Monday 9 May, broadcasting station MAX broadcast a special documentary: ‘Wonderouders’ [star parents]. Life stories of parents with a physical, sensory or mental impairment and their children. Ivonne Bressers has two daughters and she suffers from Usher Syndrome, a rare disorder that makes her both deaf and blind. In the documentary ‘Wonderouders’ they talk about the impact that Usher Syndrome has on their lives.
‘Wonderouders’ is a follow-up of ‘Wonderkinderen’ [star children], which was broadcast in previous years. An honest documentary in which parents talk together with their children who suffer from an impairment in a pure and unique setting. In ‘Wonderouders’. the parents have an impairment and they talk with their children about parenthood, upbringing and the impact of the impairment on the personal lives of them all.

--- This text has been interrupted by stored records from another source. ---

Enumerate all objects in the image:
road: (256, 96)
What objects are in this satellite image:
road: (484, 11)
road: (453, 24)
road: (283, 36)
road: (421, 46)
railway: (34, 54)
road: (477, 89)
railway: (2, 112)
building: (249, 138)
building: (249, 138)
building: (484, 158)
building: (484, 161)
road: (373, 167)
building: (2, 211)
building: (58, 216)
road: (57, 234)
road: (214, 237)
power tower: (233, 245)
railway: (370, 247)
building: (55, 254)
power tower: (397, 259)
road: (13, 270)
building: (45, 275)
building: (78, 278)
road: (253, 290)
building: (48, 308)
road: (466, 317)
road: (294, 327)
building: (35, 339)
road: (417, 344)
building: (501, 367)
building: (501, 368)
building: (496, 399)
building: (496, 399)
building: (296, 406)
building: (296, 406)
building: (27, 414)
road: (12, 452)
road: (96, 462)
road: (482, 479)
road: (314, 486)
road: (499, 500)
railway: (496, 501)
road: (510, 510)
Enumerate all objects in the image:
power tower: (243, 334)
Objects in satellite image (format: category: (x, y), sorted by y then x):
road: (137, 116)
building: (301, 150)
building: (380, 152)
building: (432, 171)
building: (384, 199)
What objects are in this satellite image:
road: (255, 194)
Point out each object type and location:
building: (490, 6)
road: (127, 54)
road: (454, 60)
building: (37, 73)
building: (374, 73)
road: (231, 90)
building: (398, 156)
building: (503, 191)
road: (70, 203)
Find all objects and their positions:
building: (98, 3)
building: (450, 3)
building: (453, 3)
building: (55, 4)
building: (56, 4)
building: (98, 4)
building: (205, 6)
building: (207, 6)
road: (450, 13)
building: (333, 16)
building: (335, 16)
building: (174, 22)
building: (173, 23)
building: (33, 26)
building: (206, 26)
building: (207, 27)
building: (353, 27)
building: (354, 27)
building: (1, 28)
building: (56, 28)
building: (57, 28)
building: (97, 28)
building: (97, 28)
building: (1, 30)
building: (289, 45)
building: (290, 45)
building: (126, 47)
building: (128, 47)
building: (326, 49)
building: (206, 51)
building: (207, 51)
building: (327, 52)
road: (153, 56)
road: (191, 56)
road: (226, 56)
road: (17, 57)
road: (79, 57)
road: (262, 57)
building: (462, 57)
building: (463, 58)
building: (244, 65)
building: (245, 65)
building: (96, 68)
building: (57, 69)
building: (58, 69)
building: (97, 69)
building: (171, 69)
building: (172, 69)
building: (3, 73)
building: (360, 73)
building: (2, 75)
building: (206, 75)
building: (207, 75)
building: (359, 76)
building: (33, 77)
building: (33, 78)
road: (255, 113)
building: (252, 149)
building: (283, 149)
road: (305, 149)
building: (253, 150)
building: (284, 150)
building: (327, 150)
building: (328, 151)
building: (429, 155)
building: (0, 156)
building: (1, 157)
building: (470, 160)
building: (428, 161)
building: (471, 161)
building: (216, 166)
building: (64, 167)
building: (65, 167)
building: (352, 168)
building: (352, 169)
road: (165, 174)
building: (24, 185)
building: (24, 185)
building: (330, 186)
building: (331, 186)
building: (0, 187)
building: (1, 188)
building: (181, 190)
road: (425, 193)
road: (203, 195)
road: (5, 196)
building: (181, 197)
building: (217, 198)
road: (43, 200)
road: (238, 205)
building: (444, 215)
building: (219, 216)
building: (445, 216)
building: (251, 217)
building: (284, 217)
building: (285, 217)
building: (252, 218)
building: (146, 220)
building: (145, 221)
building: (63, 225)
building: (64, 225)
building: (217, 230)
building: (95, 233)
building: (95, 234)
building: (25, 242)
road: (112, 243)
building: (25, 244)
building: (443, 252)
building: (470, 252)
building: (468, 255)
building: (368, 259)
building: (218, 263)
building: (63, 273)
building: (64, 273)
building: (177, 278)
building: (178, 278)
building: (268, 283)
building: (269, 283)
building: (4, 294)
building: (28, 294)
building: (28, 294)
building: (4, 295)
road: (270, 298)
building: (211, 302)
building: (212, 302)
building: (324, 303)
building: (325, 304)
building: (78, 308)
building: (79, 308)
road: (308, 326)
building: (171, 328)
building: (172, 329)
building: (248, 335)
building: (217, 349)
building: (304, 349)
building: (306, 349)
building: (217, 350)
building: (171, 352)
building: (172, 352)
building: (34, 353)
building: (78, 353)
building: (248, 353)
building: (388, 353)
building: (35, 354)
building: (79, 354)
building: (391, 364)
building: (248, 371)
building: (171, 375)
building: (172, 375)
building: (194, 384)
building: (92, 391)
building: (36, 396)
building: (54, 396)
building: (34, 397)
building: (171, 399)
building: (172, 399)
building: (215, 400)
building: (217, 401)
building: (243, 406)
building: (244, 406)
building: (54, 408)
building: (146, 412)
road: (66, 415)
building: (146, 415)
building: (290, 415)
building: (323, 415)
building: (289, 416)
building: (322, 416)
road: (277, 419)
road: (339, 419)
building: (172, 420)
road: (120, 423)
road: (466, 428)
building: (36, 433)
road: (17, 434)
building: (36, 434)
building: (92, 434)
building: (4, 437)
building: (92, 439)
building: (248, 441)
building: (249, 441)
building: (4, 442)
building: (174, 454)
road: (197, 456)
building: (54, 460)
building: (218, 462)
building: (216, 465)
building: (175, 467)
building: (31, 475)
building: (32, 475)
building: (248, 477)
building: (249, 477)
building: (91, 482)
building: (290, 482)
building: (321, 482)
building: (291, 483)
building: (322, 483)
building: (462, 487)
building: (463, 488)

When they ware asked to participate in this documentary, Ivonne Bressers and her daughters did not need much time to think. ‘I want to show that an impairment related to both hearing and seeing has a great impact, but that it does not have to stand in the way of being a mother’, according to Ivonne. Of course, the children also experience frustrations and distress because their mother suffers from Usher Syndrome. For instance, both daughters tell us that they particularly have trouble with the deterioration of hearing of their mother. They literally and figuratively see her world get smaller. They also feel anger and powerlessness when their mother is not allowed to go everywhere with her guide-dog or when people stare at them on the street.
Being in charge
Ivonne has as a mother experienced a lot of trouble because of her double sensory impairment, in particular with respect to bringing the children to school and picking them up when they were young. ‘It was a full-time job to arrange transport to school, going out playing at friends’ houses, parties and sporting clubs. I often felt I was loosing control of the upbringing of my own children, because I was so heavily dependent on other parents.’ Still, Ivonne tried to limit their children as little as possible in being a child and consciously asked help form other adults. ‘My children are not responsible for my life with a heavy impairment. I want to give both my daughters all possible room and freedom to develop themselves and to spread their wings. They were allowed to be child and adolescent with all that comes with that and anger and shame for their parents is part of this.’
‘Wonderouders’ also shows that especially in the safety of a family there is a lot of room for humour, putting things in perspective and trust.
Apart from all moving life stories, ‘Wonderouders’ particularly is about fighting spirit, resilience and hope and every story shows an unconditional connection between parent and child.